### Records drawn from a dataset
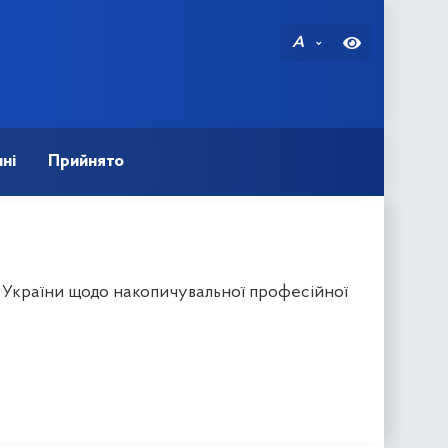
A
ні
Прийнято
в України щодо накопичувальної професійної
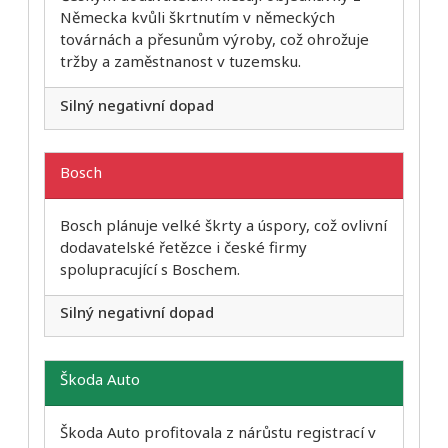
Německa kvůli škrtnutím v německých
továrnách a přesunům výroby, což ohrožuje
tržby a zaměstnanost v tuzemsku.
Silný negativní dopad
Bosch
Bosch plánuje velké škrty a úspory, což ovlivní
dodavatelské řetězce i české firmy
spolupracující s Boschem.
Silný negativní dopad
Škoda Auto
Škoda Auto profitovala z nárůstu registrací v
--
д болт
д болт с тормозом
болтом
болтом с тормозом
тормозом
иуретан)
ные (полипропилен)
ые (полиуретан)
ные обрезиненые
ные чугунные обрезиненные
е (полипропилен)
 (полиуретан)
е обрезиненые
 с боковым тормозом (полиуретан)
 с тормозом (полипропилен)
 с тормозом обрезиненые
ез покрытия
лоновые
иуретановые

### Description of the task
Look through the entries, and return every line that the word "тормозом" appears in.

### Response
д болт с тормозом
болтом с тормозом
тормозом
 с боковым тормозом (полиуретан)
 с тормозом (полипропилен)
 с тормозом обрезиненые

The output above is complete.